*Aufgabe 1*. Gib den Text über den Roman »Das böse Wort« noch einmal wieder, beginnend bei "Andreas Krusch, Jahrgang" und endend bei "Frist Tochtergeschwülste ...". Ersetze dabei "kirschgroßen" durch "erbsengroßen".
*Aufgabe 2*. Führe den Text über den Roman »Das böse Wort« nach seinem letzten Satz fort.

*Vorliegender Text*.

Andreas Krusch, Jahrgang 1961, musste 1997 den Krebstod seiner Mutter miterleben. Sein erster Roman »Das böse Wort« entstand unter diesem Eindruck, erzählt jedoch nicht die Geschichte der Mutter. Krusch verfremdet: Seine Heldin Sue, Anfang 40, lebt irgendwo in Amerika. Ihr Hausarzt weist sie »zur Beruhigung« in die berühmte Silverstone-Klinik ein, nachdem Sue einen kirschgroßen Knoten unter der Haut entdeckt hat. Grund zu Sorge sei nicht, sagt er. Doch die Ärzte dort diagnostizieren eine bösartige Geschwulst und entdecken in kürzester Frist Tochtergeschwülste ...
Die Frau, für die das Leben nach der Scheidung neu beginnen sollte, muss lernen, an den Tod zu denken. Ihre Situation und das Unvermögen der anderen, ihre Ängste und Nöte zur Kenntnis zu nehmen, thematisiert der Roman. Der Professor in der Klinik weiß zwar, wie er den Krebs mit chirurgischen Schnitten und mit Chemotherapie zu bekämpfen hat. Seine Aufmerksamkeit gilt dabei aber mehr der Geschulst, als dem Patienten. Und so kann er eine Achtzigjährige nicht verstehen, die gar nicht mehr leben möchte, seit ihr Gatte verstarb. Seine Einstellung prägt die der Schwestern, ihre schwere Arbeit und knappe Zeit tun ein Übriges: Die Patienten werden gut versorgt, nicht umsorgt, auch wenn die Helfer ahnen, dass hier der Schwerpunkt ihrer Arbeit liegen sollte.

[Datensätze]
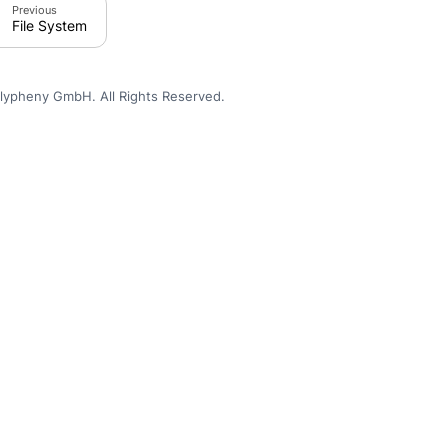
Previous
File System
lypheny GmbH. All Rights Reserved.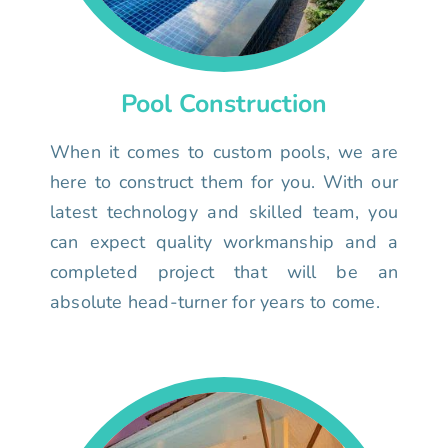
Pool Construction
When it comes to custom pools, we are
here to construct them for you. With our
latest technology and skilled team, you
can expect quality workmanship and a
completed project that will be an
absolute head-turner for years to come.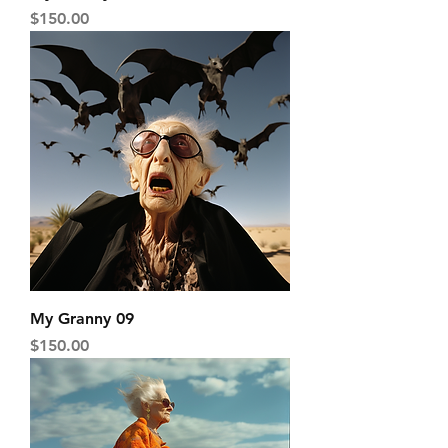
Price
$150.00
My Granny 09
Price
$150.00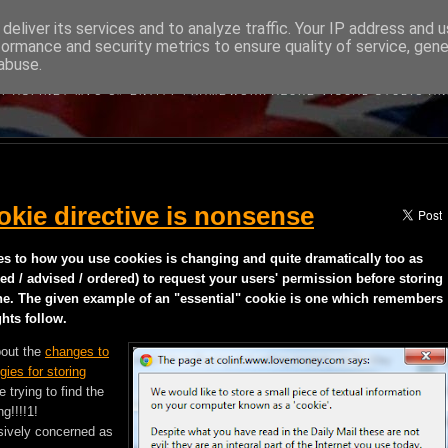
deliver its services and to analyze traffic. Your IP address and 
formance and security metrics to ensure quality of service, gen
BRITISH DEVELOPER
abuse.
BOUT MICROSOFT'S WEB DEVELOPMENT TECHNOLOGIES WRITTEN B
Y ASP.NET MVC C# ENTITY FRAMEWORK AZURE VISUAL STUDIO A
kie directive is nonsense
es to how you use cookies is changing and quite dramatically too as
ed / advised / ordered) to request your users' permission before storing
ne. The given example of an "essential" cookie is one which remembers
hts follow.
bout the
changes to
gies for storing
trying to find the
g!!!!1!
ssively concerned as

==

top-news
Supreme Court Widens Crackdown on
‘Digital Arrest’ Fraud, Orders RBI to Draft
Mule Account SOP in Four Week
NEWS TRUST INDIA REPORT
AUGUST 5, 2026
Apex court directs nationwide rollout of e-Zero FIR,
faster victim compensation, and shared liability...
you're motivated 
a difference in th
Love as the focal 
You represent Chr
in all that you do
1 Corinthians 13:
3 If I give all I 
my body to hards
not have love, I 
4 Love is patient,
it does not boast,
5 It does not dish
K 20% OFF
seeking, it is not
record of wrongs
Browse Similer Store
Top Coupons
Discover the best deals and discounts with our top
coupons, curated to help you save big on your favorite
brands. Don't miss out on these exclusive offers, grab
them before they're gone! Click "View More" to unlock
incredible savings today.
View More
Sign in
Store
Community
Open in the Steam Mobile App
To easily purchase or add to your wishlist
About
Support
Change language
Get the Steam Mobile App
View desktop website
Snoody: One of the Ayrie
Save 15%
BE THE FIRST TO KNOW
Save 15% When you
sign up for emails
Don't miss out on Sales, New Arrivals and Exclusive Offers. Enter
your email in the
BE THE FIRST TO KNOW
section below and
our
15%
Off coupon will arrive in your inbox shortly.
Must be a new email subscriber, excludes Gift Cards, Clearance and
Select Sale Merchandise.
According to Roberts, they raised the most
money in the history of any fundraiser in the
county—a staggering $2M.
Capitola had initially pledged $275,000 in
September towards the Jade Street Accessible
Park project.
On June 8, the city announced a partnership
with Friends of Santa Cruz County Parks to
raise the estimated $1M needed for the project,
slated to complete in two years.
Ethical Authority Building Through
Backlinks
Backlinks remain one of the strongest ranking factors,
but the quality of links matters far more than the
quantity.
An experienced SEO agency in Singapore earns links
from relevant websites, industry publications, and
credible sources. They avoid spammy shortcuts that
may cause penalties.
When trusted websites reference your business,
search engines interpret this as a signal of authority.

--

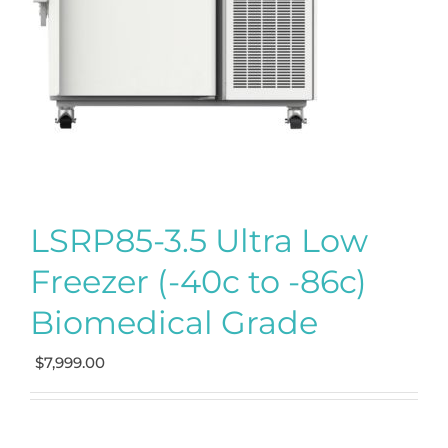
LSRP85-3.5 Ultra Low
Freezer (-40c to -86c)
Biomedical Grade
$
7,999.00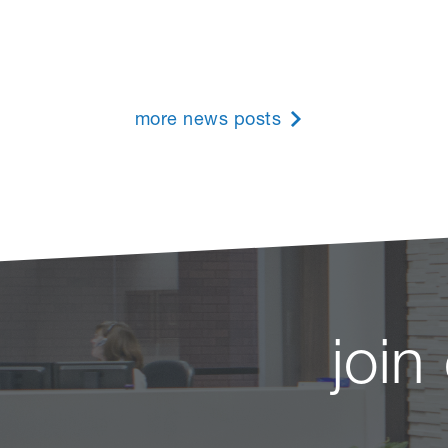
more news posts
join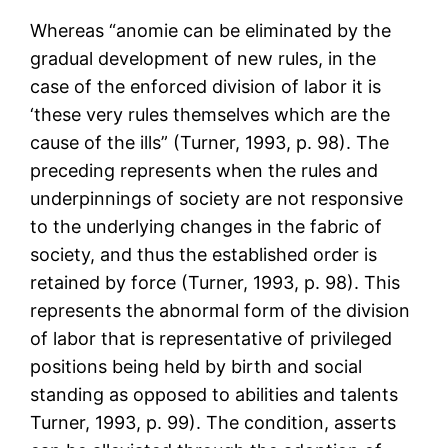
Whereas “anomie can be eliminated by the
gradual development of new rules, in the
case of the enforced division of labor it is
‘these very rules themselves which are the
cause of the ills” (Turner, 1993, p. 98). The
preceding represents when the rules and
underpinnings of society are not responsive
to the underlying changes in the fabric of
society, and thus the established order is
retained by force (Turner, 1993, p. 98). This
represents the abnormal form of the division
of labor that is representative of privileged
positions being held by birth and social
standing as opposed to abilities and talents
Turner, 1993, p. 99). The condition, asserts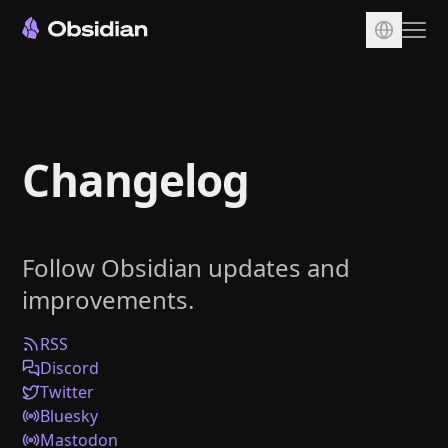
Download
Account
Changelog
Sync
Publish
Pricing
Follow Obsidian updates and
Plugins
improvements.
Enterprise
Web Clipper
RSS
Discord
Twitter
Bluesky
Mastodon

*Deine Antwort 1*.
Andreas Krusch, Jahrgang 1961, musste 1997 den Krebstod seiner Mutter miterleben. Sein erster Roman »Das böse Wort« entstand unter diesem Eindruck, erzählt jedoch nicht die Geschichte der Mutter. Krusch verfremdet: Seine Heldin Sue, Anfang 40, lebt irgendwo in Amerika. Ihr Hausarzt weist sie »zur Beruhigung« in die berühmte Silverstone-Klinik ein, nachdem Sue einen erbsengroßen Knoten unter der Haut entdeckt hat. Grund zu Sorge sei nicht, sagt er. Doch die Ärzte dort diagnostizieren eine bösartige Geschwulst und entdecken in kürzester Frist Tochtergeschwülste ...

*Deine Antwort 2*.
Krusch zeichnet diese fatale, im Krankenhausalltag durchaus reale Situation sehr stimmig und genau. Er gibt einerseits sachlich Auskunft und macht zugleich Sues Ängste in ihren Träumen und Erinnerungen, in Selbstgesprächen und den Begegnungen mit den Toten der Klinik nachvollziehbar. Und er dokumentiert ihren Lebenswillen. So lässt er uns aufmerken, dass Mitmenschen, die von der Diagnose Krebs überrascht werden, nicht unser Mitleid brauchen, sondern das Gespräch.
Dies sehr feinfühlig herausgearbeitet zu haben, ist die Leistung dieses Buches. Da erscheint es als lässliche Sünde, dass der Autor seine Leser in der zweiten Hälfte des Buches von Sue und ihrem Schicksal ablenkt: Krusch will den psychischen Hintergrund jeglichen Verhaltens ausloten. Und so erzählt er, warum der Professor den Krebs als Feind bekämpft, warum Schwester Rose von einer fixen Idee verfolgt und schließlich geläutert wird. Neue, andere Geschichten, die mit Sues Lebenskampf kaum etwas zu tun haben.
Andreas Krusch: Das böse Wort. Roman. dtv. 345Seiten, Broschur, 18,50DM.